It hasn’t been easy to hold stocks in Britain’s banks of late. Take Lloyds Banking Group. Its share value tanked in 2018 as concerns over an ultra-damaging form of Brexit escalated during the course of the year.
A 20%-plus stock price surge since the turn of January has reduced much of the misery for Lloyds’s shareholders, though. And a recent report from Moody’s on the likely state of the banking industry, post-EU withdrawal, has provided more reason for cheer.
I’m still not tempted to try and ride this wave. Brexit is, of course, the great political and economic unknown of our generation and I’m not prepared to gamble on stocks with such a high dependence on a healthy trading backcloth on these shores. For this reason I’m happy to resist Lloyds and its 5.5% dividend yields and its enticingly-low valuation, a forward P/E ratio of 8.6 times.
A better buy?
Could Centrica (LSE: CNA) be a better FTSE 100 income stock to snap up today? We all know the defensive nature of its operations has made the British Gas operator and its peers historically-popular dividend payers, with their strong earnings visibility a critical component for any top income share.
Paradoxically though, I would argue that Centrica could be considered one of the riskiest stocks on Britain’s top-tier share index right now.
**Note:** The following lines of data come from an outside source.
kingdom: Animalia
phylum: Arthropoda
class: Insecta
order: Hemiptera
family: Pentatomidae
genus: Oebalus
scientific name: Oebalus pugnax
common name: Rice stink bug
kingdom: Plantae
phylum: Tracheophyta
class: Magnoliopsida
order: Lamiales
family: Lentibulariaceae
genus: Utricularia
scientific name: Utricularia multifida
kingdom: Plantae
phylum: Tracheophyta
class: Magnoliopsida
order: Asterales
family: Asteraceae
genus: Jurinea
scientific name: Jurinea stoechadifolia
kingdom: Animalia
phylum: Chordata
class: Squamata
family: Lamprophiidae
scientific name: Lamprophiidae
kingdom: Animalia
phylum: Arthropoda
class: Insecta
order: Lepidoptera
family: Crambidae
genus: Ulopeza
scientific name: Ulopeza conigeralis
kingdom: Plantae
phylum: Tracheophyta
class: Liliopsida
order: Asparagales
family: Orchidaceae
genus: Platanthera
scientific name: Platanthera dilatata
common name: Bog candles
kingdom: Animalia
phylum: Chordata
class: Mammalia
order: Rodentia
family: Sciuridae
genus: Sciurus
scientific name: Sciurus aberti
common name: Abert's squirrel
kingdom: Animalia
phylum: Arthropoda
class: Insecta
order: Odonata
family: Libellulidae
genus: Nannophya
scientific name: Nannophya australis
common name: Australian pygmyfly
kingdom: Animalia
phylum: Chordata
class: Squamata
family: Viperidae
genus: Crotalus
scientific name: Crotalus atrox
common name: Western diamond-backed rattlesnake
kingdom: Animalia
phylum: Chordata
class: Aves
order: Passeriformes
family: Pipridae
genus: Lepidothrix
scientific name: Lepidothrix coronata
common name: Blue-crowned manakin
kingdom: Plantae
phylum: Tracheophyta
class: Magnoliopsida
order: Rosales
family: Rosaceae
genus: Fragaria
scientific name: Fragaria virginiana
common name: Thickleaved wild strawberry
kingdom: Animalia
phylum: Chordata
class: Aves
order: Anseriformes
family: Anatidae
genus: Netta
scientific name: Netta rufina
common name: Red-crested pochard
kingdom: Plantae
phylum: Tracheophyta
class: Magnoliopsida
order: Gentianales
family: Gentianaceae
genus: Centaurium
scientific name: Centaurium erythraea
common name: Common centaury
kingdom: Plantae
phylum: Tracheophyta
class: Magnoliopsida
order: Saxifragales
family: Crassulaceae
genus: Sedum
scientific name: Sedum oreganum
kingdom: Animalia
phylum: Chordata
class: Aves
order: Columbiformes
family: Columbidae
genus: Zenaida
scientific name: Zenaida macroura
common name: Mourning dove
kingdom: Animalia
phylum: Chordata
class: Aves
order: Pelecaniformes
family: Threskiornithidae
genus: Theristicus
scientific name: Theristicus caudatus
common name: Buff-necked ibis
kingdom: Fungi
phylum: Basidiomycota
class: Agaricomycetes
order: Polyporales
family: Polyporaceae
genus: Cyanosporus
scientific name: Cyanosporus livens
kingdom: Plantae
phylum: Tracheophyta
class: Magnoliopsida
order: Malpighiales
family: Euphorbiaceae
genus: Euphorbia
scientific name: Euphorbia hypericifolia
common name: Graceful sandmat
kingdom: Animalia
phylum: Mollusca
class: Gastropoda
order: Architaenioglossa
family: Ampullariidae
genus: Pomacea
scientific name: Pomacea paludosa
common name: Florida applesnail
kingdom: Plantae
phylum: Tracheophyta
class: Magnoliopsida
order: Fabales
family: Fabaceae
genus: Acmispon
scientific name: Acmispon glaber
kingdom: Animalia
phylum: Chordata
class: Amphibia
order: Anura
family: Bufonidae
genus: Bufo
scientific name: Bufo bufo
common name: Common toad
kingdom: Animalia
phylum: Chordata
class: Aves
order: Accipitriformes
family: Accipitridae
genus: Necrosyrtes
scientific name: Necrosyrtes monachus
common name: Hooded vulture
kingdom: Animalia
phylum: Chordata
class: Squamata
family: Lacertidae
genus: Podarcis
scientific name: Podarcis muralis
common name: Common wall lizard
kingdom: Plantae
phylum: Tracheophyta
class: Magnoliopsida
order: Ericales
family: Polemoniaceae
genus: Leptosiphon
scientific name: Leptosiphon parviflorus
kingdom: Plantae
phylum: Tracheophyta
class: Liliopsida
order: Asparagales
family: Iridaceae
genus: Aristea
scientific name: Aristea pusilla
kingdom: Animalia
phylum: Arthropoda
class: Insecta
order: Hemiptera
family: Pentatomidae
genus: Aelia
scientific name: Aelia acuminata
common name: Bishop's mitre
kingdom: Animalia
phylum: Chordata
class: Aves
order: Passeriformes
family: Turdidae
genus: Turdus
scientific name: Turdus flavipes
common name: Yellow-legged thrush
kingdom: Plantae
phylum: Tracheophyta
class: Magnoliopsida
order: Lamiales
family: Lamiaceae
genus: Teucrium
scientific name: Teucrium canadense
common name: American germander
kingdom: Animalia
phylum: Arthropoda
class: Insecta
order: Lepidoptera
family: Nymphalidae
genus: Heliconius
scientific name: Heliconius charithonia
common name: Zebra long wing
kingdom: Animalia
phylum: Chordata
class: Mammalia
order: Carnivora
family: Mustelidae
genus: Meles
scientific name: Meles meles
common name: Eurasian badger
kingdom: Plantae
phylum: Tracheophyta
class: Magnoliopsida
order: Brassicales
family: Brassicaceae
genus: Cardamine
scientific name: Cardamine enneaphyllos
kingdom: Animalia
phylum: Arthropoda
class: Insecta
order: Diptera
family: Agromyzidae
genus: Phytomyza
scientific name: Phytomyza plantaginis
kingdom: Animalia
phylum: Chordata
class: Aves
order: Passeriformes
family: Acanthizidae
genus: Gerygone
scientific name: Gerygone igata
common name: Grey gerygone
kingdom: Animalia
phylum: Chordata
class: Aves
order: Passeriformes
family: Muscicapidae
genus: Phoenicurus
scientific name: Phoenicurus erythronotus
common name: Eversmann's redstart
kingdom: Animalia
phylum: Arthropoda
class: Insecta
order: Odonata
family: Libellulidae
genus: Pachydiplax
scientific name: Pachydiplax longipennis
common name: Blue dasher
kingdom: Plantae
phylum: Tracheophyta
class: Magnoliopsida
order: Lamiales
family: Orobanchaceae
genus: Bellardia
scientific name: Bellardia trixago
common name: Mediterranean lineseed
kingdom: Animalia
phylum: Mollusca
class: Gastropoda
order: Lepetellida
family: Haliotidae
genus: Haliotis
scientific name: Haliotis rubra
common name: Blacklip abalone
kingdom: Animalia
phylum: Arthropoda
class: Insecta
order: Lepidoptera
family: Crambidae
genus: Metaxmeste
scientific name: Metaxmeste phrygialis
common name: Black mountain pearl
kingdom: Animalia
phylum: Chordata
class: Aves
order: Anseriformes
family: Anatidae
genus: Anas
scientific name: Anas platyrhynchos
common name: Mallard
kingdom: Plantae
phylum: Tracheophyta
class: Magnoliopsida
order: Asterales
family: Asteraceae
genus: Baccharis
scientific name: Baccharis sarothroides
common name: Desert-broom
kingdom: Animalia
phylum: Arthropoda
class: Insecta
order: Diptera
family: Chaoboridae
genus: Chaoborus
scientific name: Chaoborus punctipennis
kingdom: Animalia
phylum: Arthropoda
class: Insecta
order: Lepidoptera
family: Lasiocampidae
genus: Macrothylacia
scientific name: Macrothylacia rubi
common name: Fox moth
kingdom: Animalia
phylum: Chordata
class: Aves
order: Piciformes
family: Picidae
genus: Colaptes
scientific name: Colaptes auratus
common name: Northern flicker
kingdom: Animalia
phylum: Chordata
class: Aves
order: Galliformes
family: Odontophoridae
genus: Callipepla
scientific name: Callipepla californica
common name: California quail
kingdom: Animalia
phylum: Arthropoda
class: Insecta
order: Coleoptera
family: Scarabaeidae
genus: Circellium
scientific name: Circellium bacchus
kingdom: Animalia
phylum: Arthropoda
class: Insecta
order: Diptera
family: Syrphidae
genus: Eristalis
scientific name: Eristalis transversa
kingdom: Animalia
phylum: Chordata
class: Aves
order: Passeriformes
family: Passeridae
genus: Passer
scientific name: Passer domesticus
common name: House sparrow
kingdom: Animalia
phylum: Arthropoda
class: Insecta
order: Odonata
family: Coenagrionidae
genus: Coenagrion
Its problems are multi-pronged. It faces an ongoing, ferocious assault from the steady rise of the cheaper, independent suppliers. A fight which caused it to lose a further 742,000 energy accounts in 2018 alone.
It also faces further profits-sucking action from regulators as accusations of customer overcharging fail to go away. Centrica advised last month it expects the price cap the government introduced in January — a move designed to protect around 11m customers on poor-value tariffs — to create “some negative near-term impact on earnings and cash flow.”
Smacking the energy suppliers is an easy vote winner and this explains why Westminster is upping the attack on the so-called Big Six suppliers. And things could potentially get even worse, particularly if Labour, whose leader Jeremy Corbyn is a staunch supporter of renationalisation, seizes power. A possible early general election in the summer could lead to a shedloads of extra near-term pain for Centrica and its investors.
Cooling off
Could it not be argued that these problems are baked into the British Gas owner’s ultra-cheap valuation though, with its forward P/E ratio of 11.5 times?
Not in my book. The Footsie firm’s share price dropped to fresh two-decade lows in the wake of this month’s update and, right now, I can’t see any catalysts that could help it to break out of its long-running tailspin.
In fact, given those fresh warnings over future profits and cash flow because of that aforementioned price cap, I reckon another dividend cut could well be in the offing, a development that would, of course, send Centrica careering lower again.
My thoughts are to forget about the giant 9.5% yield that another possible 12p per share in 2019 dividends creates. I think the risks far outweigh the potential rewards for this large-cap share.